Thursday, November 1, 2007

Florida Court of Appeals: A201 Arbitration Requirement Survives Termination of the Contract

I recently noted in the September 2007 edition of the Construction Litigation Reporter an interesting case dealing with the timing of a party's decision to terminate a contract and that party's subsequent ability to invoke the arbitration provisions contained in the AIA A201-1997.

In Auchter Co. v. Zaloul, 949 So.2d 1189 (Fla. App. 2007), the parties entered into an AIA A111-1997 "Standard Form of Agreement Between Owner and Contractor" and A201-1997 "General Conditions of the Contract for Construction" (the "Contract"), for the construction of a home construction project. Two months after the project received its certificate of occupancy, the owner notified the contractor that it was terminating the Contract because of certain construction defects. The owner then sued the contractor for damages. The contractor then moved to dismiss or in the alternative compel mediation/arbitration under Section 4.4 of the A201. The Owner responded by arguing that because the Contract had been terminated, the mediation and arbitration provisions did not survive termination and argued that its claims were properly brought before the court. The trial court agreed with the owner's argument and denied the contractor's motion to compel mediation and/or arbitration.
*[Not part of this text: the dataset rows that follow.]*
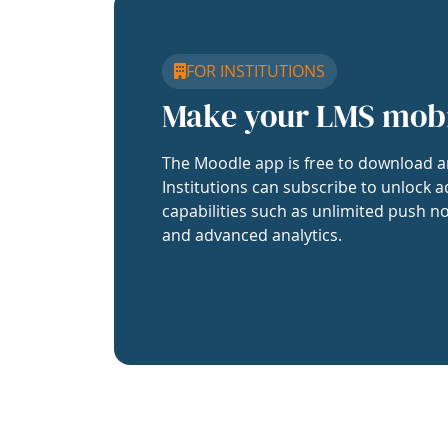
FOR INSTITUTIONS
Make your LMS mob
The Moodle app is free to download a
Institutions can subscribe to unlock a
capabilities such as unlimited push no
and advanced analytics.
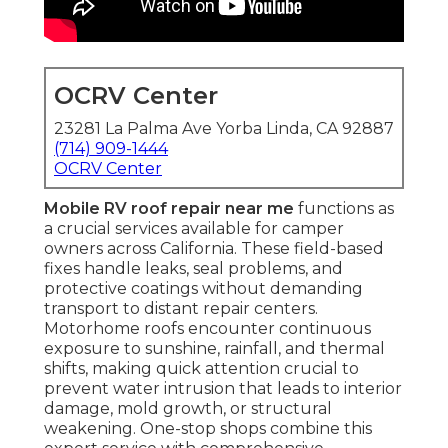
OCRV Center
23281 La Palma Ave Yorba Linda, CA 92887
(714) 909-1444
OCRV Center
Mobile RV roof repair near me
functions as
a crucial services available for camper
owners across California. These field-based
fixes handle leaks, seal problems, and
protective coatings without demanding
transport to distant repair centers.
Motorhome roofs encounter continuous
exposure to sunshine, rainfall, and thermal
shifts, making quick attention crucial to
prevent water intrusion that leads to interior
damage, mold growth, or structural
weakening. One-stop shops combine this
On appeal, The Auchter Court disagreed. The Auchter Court held that "the dispute resolution provisions of the contract are intended to survive purported termination of the contract by a party." In so finding, the Court reversed the trial court and held that the contractor's motion to compel arbitration should be granted.

Interestingly, the Court went to great lengths to distinguish the results reached in Aberdeen Golf & Country Club v. Bliss Construction, Inc., 932 So.2d 235 (Fla. 4th DCA 2005), which reached the opposite conclusion and held that the arbitration provisions contained in the standard AIA contract do not survive termination because there is no survival provision to keep this provision alive after termination. In rejecting what the Auchter Court found to be "dicta", the Court appeared to focus on the equity or "fairness" of the results in each case. In Aberdeen, the owner terminated the contract and then when the contractor sued for damages, the owner sought to enforce the arbitration provisions of the same contract that he had repudiated by virtue of his termination of the contract. By contrast, in Auchter, the owner terminated and sued for damages and it was the contractor who sought to enforce the arbitration provisions.

The author of the Comment section of the article notes, appropriately, the equity issue presented in the two cases and notes "[i]n Aberdeen, the owner terminated the contract prior to completion, then invoked the contract's arbitration provision when it was sued by the contractor. Thus, the owner improperly sought to pick and choose which contract provisions it wished to ignore and which to enforce."

As anyone who has been involved in the construction industry can attest, the decision to terminate and "move on" or seek to enforce the terms of the Contract is never an easy decision to make. The Court's reasoning in Auchter, should, however, certainly give a party considering whether to terminate or enforce a contract pause to consider whether they prefer arbitration or litigation before any action is taken as the failure to make this early calculation may result in the court imposing a forum for dispute resolution the party may not want. (This entry published by Culley Carson, a member of Womble Carlyle's construction law practice group.)